|Violinists Daniela Pierson and Christof Richter. Photo by Tim Bayard.
Thursday, February 9, 2017
Mélomanie Premieres Local Composer's Work, Features Violin Duos in February Performance
By Christine Facciolo
The ensemble welcomed Daniela Pierson, principal violist with Philadelphia’s Tempesta di Mare and conductor of that city’s Musicopia String Orchestra. In addition, she has performed on violin or viola with many early music groups including New Society, New York Collegium and Washington Cathedral Baroque Orchestra.
Pierson teamed with Melomanie resident violinist Christof Richter to perform selections from Bela Bartok’s 44 Duos for 2 Violins, which were interspersed throughout the program. Although the composer never intended these pedagogical exercises to be played in concert, these fine artists performed with a style and accuracy that helped to reveal composer’s limitless imagination and his ability to write in the historic styles of Eastern and Central European ethnic groups.

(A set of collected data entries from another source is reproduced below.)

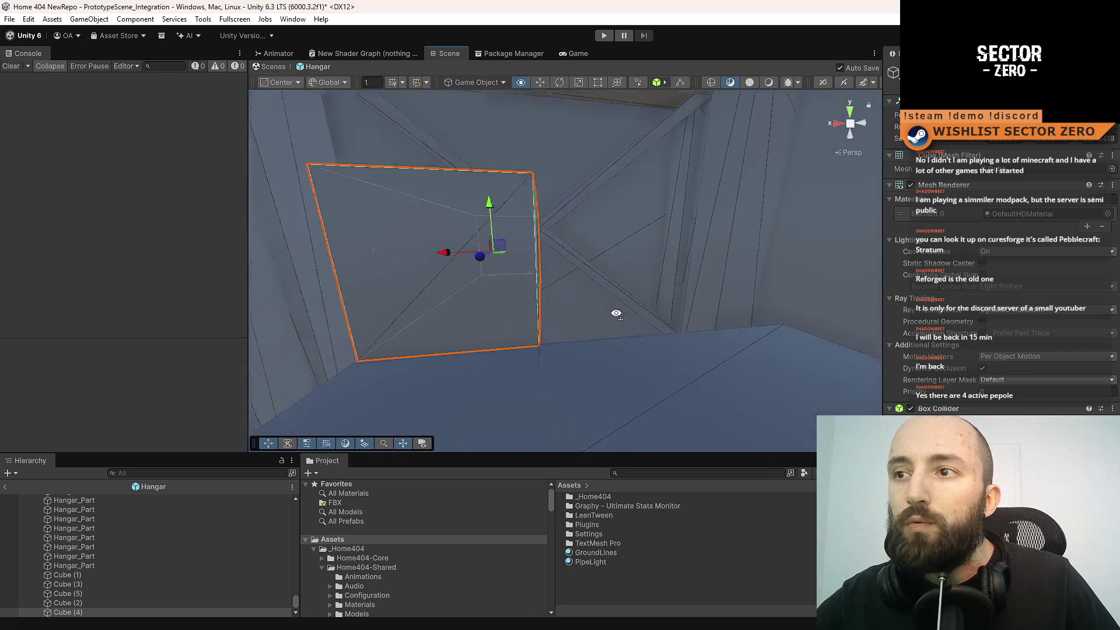
{"action": "left_click_drag", "start_coordinate": [599, 312], "coordinate": [569, 264]}
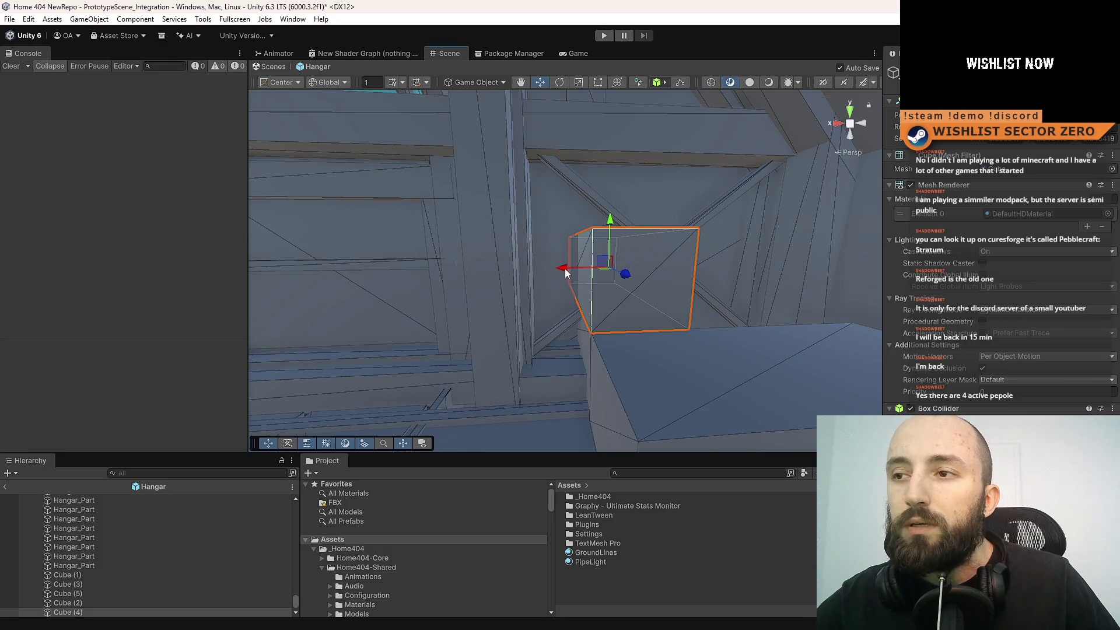
{"action": "mouse_move", "coordinate": [565, 271]}
{"action": "left_mouse_down"}
{"action": "mouse_move", "coordinate": [478, 281]}
{"action": "mouse_move", "coordinate": [988, 331]}
{"action": "mouse_move", "coordinate": [490, 295]}
{"action": "mouse_move", "coordinate": [380, 252]}
{"action": "mouse_move", "coordinate": [552, 280]}
{"action": "mouse_move", "coordinate": [478, 287]}
{"action": "mouse_move", "coordinate": [658, 321]}
{"action": "mouse_move", "coordinate": [555, 320]}
{"action": "mouse_move", "coordinate": [569, 258]}
{"action": "left_mouse_up"}
{"action": "mouse_move", "coordinate": [652, 301]}
{"action": "left_mouse_down"}
{"action": "mouse_move", "coordinate": [851, 314]}
{"action": "mouse_move", "coordinate": [698, 322]}
{"action": "mouse_move", "coordinate": [621, 341]}
{"action": "mouse_move", "coordinate": [810, 333]}
{"action": "mouse_move", "coordinate": [922, 349]}
{"action": "mouse_move", "coordinate": [649, 300]}
{"action": "mouse_move", "coordinate": [659, 301]}
{"action": "mouse_move", "coordinate": [563, 299]}
{"action": "mouse_move", "coordinate": [883, 303]}
{"action": "mouse_move", "coordinate": [725, 345]}
{"action": "mouse_move", "coordinate": [685, 400]}
{"action": "mouse_move", "coordinate": [682, 305]}
{"action": "mouse_move", "coordinate": [654, 304]}
{"action": "mouse_move", "coordinate": [713, 318]}
{"action": "mouse_move", "coordinate": [693, 315]}
{"action": "mouse_move", "coordinate": [662, 277]}
{"action": "mouse_move", "coordinate": [643, 295]}
{"action": "mouse_move", "coordinate": [688, 345]}
{"action": "mouse_move", "coordinate": [892, 345]}
{"action": "mouse_move", "coordinate": [805, 292]}
{"action": "mouse_move", "coordinate": [850, 320]}
{"action": "mouse_move", "coordinate": [618, 307]}
{"action": "mouse_move", "coordinate": [692, 290]}
{"action": "mouse_move", "coordinate": [517, 287]}
{"action": "left_mouse_up"}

Pierson said the duo chose to perform the selections on Baroque violins rather than modern instruments because, as she explained in an interview during the concert, that’s probably the way the composer heard the original folk melodies.
Pierson and Richter also delivered an outstanding and refined interpretation of Les Folies d’Espagne by the Italian Jean-Pierre Guignon, who brought that country’s musical style to Paris via the famed Concert Spirituel.
Pierson and Richter were joined by Tracy Richardson on harpsichord and gambist Donna Fournier in a performance of Archangelo Corelli’s Sonata de Chiese in A Major, the last of the set of twelve published as Op. 3 in 1689. Though modest, the music of this Italian composer-violinist was key to the development of the modern genres of sonata and concerto, in establishing the preeminence of the violin and in the coalescing of modern tonality and functional harmony.
Pierson and Richter engaged in a lovely duet in thirds during the second movement. Fournier provided heroic support, confidently executing demanding semiquavers. The piece concluded with three short Allegros, the last of which an attractive fugue in gigue form.
By far, the lengthiest work on the program belonged to Couperin’s well-known La Piemontoise, the fourth Ordre from Les Nations, his masterful dictum on the merger of the French and Italian styles. The concert opened with the Italianate sonata of the ordre and closed with its elaborate French dance suite. Mélomanie executed the ornamentation crisply and with ease, and did a beautiful job with Couperin’s harmonic color.
Just a Regular Child for flute and harpsichord by organist/conductor David Schelat added a charming levity to the program. Schelat introduced the work by explaining how he took inspiration from growing up as a regular kid in a regular home in a regular town in Ohio. The work consisted of three movements. “Rough and Tumble” and “Full of the Old Nick” conjure up the delightful — and sometimes misguided — energy of a very active and curious child while the loping melody of “Dreaming” catches him in his quieter moments.
Schelat wrote to flutist Kimberly Reighley’s amazing virtuosity, and she did not disappoint. Reighley executed the first and last movements with a pearly lightness and purity of tone while rendering a gauzy quality to the middle movement. Richardson supplied the contemporary harmonies which gave the work a mischievous quality.